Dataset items

────

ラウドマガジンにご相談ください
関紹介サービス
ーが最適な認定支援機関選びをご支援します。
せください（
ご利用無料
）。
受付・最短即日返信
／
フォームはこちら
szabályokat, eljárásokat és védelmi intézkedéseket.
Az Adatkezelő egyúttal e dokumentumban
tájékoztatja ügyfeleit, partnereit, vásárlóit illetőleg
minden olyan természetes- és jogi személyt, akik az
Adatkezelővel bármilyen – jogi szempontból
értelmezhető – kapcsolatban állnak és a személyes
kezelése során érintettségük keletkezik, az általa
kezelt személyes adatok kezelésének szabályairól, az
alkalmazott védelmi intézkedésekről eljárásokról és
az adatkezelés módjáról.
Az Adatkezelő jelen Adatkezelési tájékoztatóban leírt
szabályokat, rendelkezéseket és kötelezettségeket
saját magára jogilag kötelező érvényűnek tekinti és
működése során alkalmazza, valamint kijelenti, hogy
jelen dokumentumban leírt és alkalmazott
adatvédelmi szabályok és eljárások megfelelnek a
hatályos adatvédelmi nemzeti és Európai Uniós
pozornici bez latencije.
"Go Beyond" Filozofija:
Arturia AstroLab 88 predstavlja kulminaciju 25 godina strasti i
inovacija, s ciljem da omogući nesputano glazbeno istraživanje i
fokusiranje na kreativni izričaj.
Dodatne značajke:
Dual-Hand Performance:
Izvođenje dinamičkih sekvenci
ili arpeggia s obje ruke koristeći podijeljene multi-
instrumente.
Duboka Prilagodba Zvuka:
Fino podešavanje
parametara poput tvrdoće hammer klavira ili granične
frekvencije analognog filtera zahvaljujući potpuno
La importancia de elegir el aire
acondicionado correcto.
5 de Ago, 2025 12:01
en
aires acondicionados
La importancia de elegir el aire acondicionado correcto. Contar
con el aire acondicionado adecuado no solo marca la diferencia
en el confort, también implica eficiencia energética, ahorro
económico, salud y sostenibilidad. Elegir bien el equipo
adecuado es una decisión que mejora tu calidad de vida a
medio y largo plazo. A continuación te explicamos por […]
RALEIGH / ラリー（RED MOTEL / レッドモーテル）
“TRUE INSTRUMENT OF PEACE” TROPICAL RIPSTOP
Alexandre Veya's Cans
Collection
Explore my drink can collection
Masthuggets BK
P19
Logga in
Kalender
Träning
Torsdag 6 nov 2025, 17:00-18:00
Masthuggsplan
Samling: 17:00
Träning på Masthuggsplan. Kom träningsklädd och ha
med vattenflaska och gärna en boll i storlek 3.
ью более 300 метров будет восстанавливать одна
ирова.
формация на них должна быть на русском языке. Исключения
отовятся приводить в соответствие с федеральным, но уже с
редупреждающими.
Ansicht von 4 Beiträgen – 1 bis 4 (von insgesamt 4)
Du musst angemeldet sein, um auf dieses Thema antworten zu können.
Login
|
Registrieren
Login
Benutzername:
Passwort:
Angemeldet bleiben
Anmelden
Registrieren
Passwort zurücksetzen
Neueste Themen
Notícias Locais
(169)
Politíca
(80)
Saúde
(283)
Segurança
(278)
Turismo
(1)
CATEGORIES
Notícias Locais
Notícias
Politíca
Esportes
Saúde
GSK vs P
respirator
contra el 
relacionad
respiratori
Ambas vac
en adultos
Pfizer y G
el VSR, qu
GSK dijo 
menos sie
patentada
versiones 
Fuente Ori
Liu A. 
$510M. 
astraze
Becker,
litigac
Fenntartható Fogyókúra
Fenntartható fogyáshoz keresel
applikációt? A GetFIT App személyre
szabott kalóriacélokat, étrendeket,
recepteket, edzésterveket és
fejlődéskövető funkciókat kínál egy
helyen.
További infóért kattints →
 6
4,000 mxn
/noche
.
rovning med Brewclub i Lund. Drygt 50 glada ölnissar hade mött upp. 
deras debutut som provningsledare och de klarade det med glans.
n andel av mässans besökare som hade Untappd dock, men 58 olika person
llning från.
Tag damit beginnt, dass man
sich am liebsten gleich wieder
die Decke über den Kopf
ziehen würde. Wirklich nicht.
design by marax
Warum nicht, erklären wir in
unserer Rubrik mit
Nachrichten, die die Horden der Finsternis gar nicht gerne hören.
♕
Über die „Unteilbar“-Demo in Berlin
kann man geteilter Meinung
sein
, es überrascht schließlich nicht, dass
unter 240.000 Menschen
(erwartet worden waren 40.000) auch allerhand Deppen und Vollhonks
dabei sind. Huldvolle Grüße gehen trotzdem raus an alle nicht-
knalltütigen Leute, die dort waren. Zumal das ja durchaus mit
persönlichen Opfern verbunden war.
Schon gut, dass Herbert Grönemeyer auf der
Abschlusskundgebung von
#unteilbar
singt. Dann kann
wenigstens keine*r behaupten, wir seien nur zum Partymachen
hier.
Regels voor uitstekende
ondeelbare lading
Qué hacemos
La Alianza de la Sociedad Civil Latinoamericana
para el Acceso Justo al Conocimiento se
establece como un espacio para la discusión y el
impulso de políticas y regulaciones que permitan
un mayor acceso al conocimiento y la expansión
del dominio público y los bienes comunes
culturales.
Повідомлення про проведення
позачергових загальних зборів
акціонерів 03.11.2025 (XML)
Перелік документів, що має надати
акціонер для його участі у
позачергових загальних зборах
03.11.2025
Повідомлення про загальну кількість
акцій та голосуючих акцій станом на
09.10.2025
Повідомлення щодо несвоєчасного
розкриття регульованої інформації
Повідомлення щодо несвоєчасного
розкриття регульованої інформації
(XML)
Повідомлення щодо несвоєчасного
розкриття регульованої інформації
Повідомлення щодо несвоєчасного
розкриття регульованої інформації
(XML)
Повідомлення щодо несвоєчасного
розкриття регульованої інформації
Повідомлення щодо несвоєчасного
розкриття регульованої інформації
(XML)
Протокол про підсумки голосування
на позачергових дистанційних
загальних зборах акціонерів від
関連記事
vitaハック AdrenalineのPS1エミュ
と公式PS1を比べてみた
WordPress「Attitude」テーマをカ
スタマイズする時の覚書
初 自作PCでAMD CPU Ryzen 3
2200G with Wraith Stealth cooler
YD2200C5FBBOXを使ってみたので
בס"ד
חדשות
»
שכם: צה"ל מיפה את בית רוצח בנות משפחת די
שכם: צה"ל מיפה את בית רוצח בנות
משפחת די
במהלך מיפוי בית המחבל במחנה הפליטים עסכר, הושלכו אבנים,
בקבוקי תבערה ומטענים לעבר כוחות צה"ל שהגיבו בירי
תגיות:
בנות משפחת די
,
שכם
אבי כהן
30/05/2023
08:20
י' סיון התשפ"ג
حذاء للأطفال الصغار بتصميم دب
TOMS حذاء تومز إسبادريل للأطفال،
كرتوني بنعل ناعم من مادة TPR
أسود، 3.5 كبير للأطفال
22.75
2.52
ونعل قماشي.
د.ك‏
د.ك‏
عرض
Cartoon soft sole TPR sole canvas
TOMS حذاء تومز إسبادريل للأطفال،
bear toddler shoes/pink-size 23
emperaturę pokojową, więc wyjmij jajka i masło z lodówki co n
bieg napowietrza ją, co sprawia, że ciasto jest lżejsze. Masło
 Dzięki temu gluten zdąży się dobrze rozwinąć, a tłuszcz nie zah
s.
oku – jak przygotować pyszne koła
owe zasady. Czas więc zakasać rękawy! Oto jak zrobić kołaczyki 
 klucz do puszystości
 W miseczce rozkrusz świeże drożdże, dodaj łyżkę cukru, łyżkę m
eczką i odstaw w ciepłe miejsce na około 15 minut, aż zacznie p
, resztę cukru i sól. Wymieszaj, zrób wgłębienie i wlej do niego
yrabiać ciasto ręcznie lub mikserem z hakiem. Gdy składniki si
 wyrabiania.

────

§ Task item:
Only lines containing the word "Masthuggsplan" matter here: count them in the entries and give the number, nothing else.

§ Exercise answer:
2